## Source passage:
━━━

1

I have a series of .txt files that I need to upload to Google Cloud in order to create some tables out of them in BigQuery. The files are tables whose separator is a ';'.

For some reason it seems like BigQuery has issues at identifying columns (automatically or not) when the files are in this shape, even if specifying ';' as the separator.

I generated a sample table, and find-and-replace the ';' with some ',' and saved the file as .csv. Now BigQuery has no issue at creating the apt table.

Question: Should I find-and-replace all the all the separators in all the tables? or am I missing something?

If yes how can I implement on a OS 10 the sep prompt command? (files are large and I have issues at timely substitute character also with UltraEdit)

Best!

Brian Tompsett - 汤莱恩
  • 5,753
  • 72
  • 57
  • 129
MCS
  • 1,071
  • 9
  • 23
  • Which character is interpreted by default as separator in CSV files by Microsoft Access or Microsoft Excel depends on region settings. For Germany and Austria configured in Windows __Region and Language__ settings on tab __Format__ the __list separator__ is `;` because of __decimal symbol__ is `,` while for most other countries the __list separator__ is `,` because of __decimal symbol__ is `.` as it can be seen after clicking on button __Additional settings...__. – Mofi Nov 19 '18 at 15:41
  • It is of course no problem to run a __Replace in Files__ in UltraEdit to replace all `;` by `,` in the file(s) independent of their file sizes. But if some values contain already one or more commas, it would be additionally necessary to enclose the value in `"`. And if a value contains `"`, it must be escaped with an additional `"` on value being enclosed in double quotes. For details about CSV file format see Wikipedia article about [comma-separated values](https://en.wikipedia.org/wiki/Comma_separated_values). – Mofi Nov 19 '18 at 15:45
  • What is the command you are using to export gstorage files to bq tables? It should respect the delimiter you give in. Can you please post the command here? – khan Nov 19 '18 at 17:41

1 Answers1

1

To address this issue - you can upload such file(s) as having just one column and then after you have data in BigQuery - parse it using SQL into whatever schema you need. I think this is the most generic and easy way to deal with this. Usually SPLIT(col, ';') would be used as in below quite simplified example or in more complex cases REGEXP_EXTRACT_ALL()

━━━

## Listed entries:
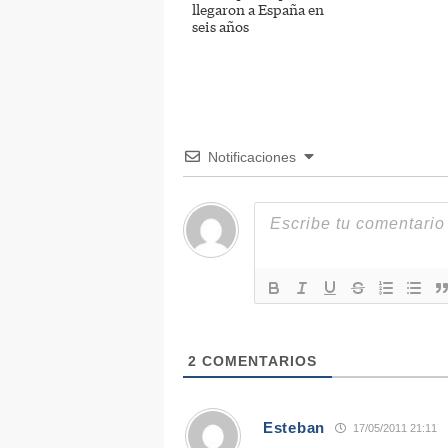
llegaron a España en
seis años
Notificaciones
2
COMENTARIOS
Esteban
17/05/2011 21:11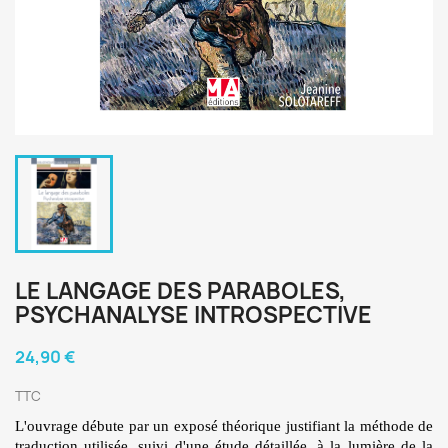
LE LANGAGE DES PARABOLES,
PSYCHANALYSE INTROSPECTIVE
24,90 €
TTC
L'ouvrage débute par un exposé théorique justifiant la méthode de
traduction utilisée, suivi d'une étude détaillée, à la lumière de la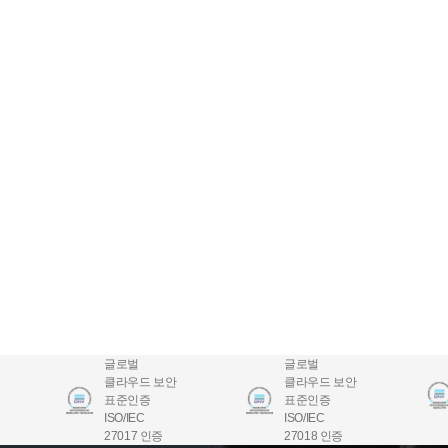
글로벌
글로벌
클라우드 보안
클라우드 보안
표준인증
표준인증
ISO/IEC
ISO/IEC
27017 인증
27018 인증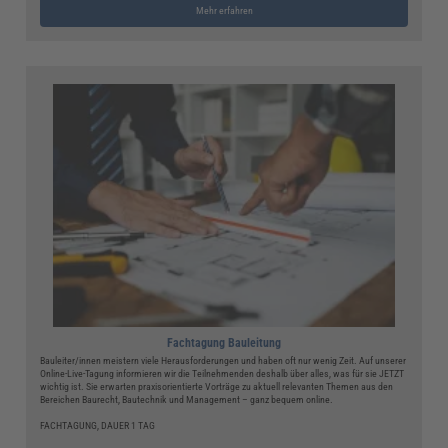
Mehr erfahren
Fachtagung Bauleitung
Bauleiter/innen meistern viele Herausforderungen und haben oft nur wenig Zeit. Auf unserer
Online-Live-Tagung informieren wir die Teilnehmenden deshalb über alles, was für sie JETZT
wichtig ist. Sie erwarten praxisorientierte Vorträge zu aktuell relevanten Themen aus den
Bereichen Baurecht, Bautechnik und Management – ganz bequem online.
FACHTAGUNG, DAUER 1 TAG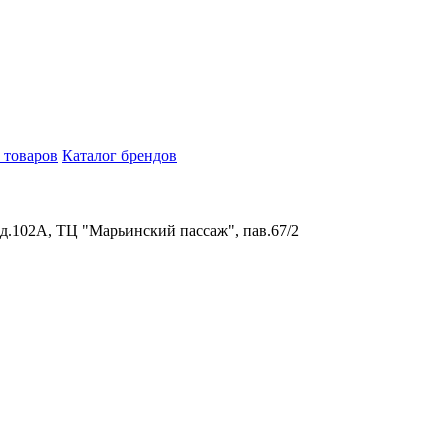
 товаров
Каталог брендов
 д.102А, ТЦ "Марьинский пассаж", пав.67/2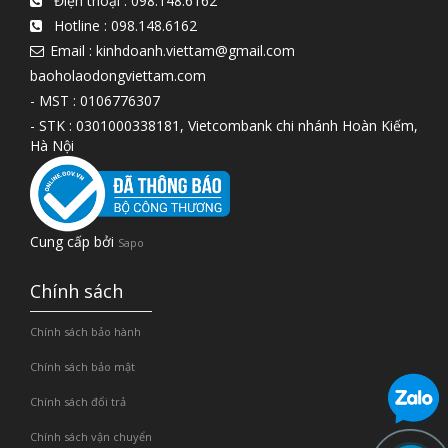
Điện thoại :
098.148.6162
Hotline :
098.148.6162
Email : kinhdoanh.viettam@gmail.com
baoholaodongviettam.com
- MST : 0106776307
- STK : 0301000338181, Vietcombank chi nhánh Hoàn Kiếm,
Hà Nội
Cung cấp bởi
Sapo
Chính sách
Chính sách bảo hành
Chính sách bảo mật
Chính sách đổi trả
Chính sách vận chuyển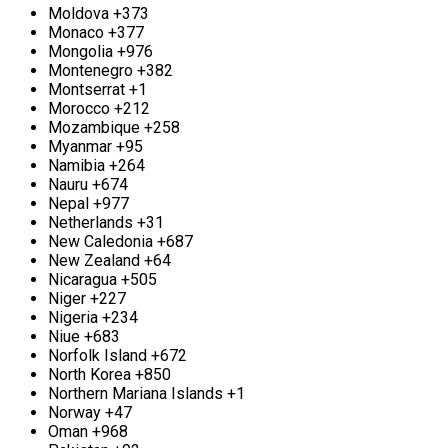
решением: это не только избавит вас от
Moldova
+373
ненужного бремени, но и принесёт пользу в виде
Monaco
+377
заработка. Компания «Втормет» с радостью
Mongolia
+976
предлагает свои услуги по приему свинца м.
Montenegro
+382
Улица Скобелевская. Мы принимаем любые
Montserrat
+1
объемы материала и гарантируем лучшие цены на
Morocco
+212
рынке. Наши условия ясны и прозрачны для
Mozambique
+258
каждого клиента, а вы можете самостоятельно
Myanmar
+95
проверить точность весов, что обеспечит вам
Namibia
+264
уверенность в честности сделки. Для вашего
Nauru
+674
удобства наш пункт приёма работает
Nepal
+977
круглосуточно, и при необходимости мы можем
Netherlands
+31
организовать выезд к вам. Освободите своё
New Caledonia
+687
пространство и преображайте ненужное в доход,
New Zealand
+64
доверившись профессионалам «Втормет».
Nicaragua
+505
Niger
+227
Демонтаж металлических конструкций
Nigeria
+234
Niue
+683
м. Улица Скобелевская
Norfolk Island
+672
North Korea
+850
Мы рады предложить уникальные услуги по
Northern Mariana Islands
+1
демонтажу и вывозу внушительных
Norway
+47
металлических сооружений Улица Скобелевская.
Oman
+968
Для начала вам следует сделать запрос по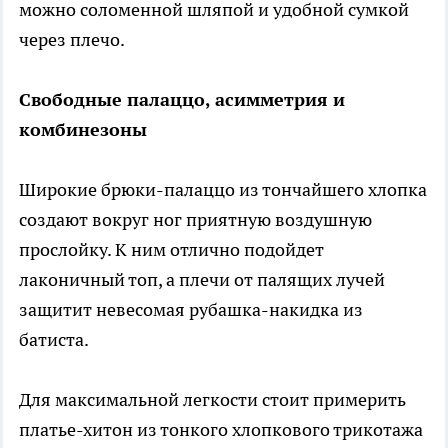
можно соломенной шляпой и удобной сумкой
через плечо.
Свободные палаццо, асимметрия и
комбинезоны
Широкие брюки-палаццо из тончайшего хлопка
создают вокруг ног приятную воздушную
прослойку. К ним отлично подойдет
лаконичный топ, а плечи от палящих лучей
защитит невесомая рубашка-накидка из
батиста.
Для максимальной легкости стоит примерить
платье-хитон из тонкого хлопкового трикотажа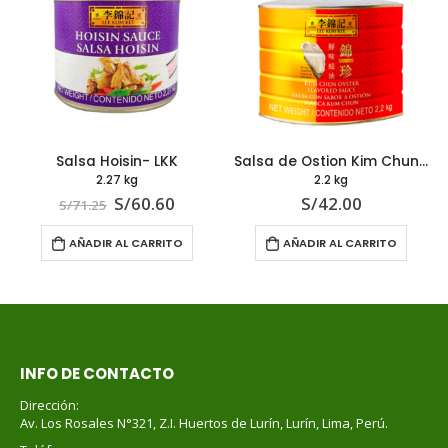
Salsa Hoisin- LKK
Salsa de Ostion Kim Chun – LKK
2.27 kg
2.2 kg
S/
60.60
S/
42.00
S/
71.25
AÑADIR AL CARRITO
AÑADIR AL CARRITO
INFO DE CONTACTO
Dirección:
Av. Los Rosales N°321, Z.I. Huertos de Lurín, Lurín, Lima, Perú.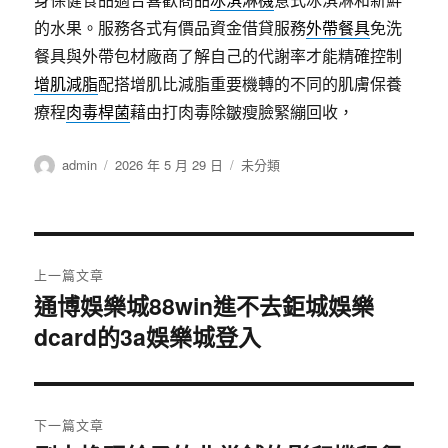
的水果。服務各式有價品資金借貸服務
外帶餐具
免洗
餐具與外帶包材廠商了解自己的代謝率才能精確控制
增肌減脂
配搭增肌比減脂重要機轉的不同的肌膚保養
療程
肉毒桿菌
藉由打肉毒除皺瘦臉緊繃回收，
作
發
分
admin
2026 年 5 月 29 日
未分類
者
佈
類
日
期:
文
上一篇文章
章
通博娛樂城88win進不去鉅城娛樂
上
dcard的3a娛樂城登入
一
導
篇
覽
文
章:
下一篇文章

━━━

## Task to carry out:
Please repeat the BigQuery question from the words "I generated a" through "I missing something?", swapping every "separators" for "delimiters".

## Answer section:
I generated a sample table, and find-and-replace the ';' with some ',' and saved the file as .csv. Now BigQuery has no issue at creating the apt table.

Question: Should I find-and-replace all the all the delimiters in all the tables? or am I missing something?